Michiel Verbree is specialist incidentbestrijding in de regio’s Flevoland & Gooi en Vechtstreek. Hij vertelt over zijn werk en over het thema natuurbrandbestrijding in het Regionaal Beleidsplan Flevoland & Gooi en Vechtstreek 2025-2028.

“Als specialist incidentbestrijding houd ik mij bezig met de dossiers brand en hulpverlening. Daarnaast ben ik tijdelijk ook dossierhouder op het onderwerp Natuurbrandbestrijding. Vanuit ons team kijken we naar de kwaliteit van kennis, kunde en spullen om specifieke typen incidenten aan te kunnen. Je moet dan denken aan waterongevallen, incidentbestrijding gevaarlijke stoffen en verschillende typen branden, zoals gebouwbrand, rieten kap-branden en natuurbranden. Op het gebied van kennis gaat het om kennis van de context waarin zo’n brand optreedt. Dat kan bij natuur bijvoorbeeld gaan over het type vegetatie. Dat kan invloed hebben op hoe een brand zich kan verspreiden. Of het soort vuur: een grondvuur of kroonvuur (boven in de boom).  

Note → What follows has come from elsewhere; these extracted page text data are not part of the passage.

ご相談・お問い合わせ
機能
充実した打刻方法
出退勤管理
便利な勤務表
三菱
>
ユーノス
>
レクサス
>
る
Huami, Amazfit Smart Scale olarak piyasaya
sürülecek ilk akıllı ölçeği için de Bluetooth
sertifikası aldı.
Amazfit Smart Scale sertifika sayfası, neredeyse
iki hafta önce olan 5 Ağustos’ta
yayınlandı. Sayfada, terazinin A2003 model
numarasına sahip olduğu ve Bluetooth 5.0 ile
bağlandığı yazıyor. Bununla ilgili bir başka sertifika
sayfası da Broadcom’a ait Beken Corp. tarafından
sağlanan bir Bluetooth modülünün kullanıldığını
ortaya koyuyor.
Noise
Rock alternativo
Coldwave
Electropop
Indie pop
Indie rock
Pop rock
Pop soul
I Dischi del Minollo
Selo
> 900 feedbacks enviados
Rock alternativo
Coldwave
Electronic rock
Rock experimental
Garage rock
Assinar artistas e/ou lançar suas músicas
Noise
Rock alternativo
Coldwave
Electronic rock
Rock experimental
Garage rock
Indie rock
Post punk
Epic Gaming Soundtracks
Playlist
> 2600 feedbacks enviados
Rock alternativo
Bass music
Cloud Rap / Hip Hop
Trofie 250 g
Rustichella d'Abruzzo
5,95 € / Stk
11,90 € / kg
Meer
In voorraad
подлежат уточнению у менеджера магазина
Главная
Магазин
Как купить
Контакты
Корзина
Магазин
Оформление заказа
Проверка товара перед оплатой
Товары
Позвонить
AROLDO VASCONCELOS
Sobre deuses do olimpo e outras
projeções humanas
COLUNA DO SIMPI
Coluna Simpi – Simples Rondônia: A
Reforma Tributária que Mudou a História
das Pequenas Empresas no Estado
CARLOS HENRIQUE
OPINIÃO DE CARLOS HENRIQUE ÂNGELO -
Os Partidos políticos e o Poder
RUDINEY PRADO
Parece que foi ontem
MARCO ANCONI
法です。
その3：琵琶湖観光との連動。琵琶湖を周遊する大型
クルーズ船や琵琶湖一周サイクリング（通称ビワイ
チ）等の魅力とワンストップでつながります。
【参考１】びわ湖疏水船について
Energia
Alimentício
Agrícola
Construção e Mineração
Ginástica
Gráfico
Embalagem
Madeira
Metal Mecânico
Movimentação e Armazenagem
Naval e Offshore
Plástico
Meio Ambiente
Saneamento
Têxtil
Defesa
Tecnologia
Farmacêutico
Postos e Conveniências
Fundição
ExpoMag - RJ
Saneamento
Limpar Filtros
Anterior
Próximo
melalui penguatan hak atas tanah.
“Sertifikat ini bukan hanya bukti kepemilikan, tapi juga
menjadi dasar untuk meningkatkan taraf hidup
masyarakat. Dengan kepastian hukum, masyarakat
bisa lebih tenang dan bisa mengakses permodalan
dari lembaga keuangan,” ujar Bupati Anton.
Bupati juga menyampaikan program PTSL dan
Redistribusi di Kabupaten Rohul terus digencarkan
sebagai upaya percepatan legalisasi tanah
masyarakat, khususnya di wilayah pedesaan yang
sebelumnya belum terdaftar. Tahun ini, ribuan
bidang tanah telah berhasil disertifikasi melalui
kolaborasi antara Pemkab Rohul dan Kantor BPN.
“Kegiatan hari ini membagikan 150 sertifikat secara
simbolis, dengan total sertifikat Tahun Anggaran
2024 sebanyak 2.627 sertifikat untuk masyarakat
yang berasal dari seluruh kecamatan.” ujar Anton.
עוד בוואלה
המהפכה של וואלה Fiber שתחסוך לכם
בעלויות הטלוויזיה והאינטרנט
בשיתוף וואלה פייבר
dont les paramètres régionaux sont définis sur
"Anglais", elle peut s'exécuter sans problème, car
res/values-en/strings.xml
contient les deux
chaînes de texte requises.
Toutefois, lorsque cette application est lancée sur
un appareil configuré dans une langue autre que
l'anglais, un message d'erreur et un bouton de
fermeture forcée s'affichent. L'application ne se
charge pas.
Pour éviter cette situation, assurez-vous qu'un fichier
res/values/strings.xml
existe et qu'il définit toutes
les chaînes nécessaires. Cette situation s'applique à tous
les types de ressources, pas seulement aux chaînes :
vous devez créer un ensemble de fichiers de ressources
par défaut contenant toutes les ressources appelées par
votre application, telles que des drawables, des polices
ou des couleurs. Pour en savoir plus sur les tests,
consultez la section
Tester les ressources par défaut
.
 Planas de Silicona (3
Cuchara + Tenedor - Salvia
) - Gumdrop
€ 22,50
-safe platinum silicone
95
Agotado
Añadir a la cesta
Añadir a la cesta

Natuurbrand is al langer een bekend risico in de Gooi en Vechtstreek. Voor Flevoland is vorig jaar het risicobeeld inzichtelijk gemaakt. In Flevoland is de Oostvaardersplassen een kenmerkend gebied, terwijl we in de Gooi en Vechtstreek op een uitloper van de Utrechtse Heuvelrug zitten. In onze veiligheidsregio, en dan specifiek in de regio Gooi en Vechtstreek, hebben specialistisch natuurbrand-materieel aangeschaft. Dit zijn voertuigen die zijn ontworpen en toegerust om de natuur in te kunnen. Ook is er een drone-team dat specifieke meerwaarde heeft bij natuurbranden, omdat je vanuit de lucht sneller en beter beeldvorming kunt krijgen op hoe een brand zich ontwikkelt.   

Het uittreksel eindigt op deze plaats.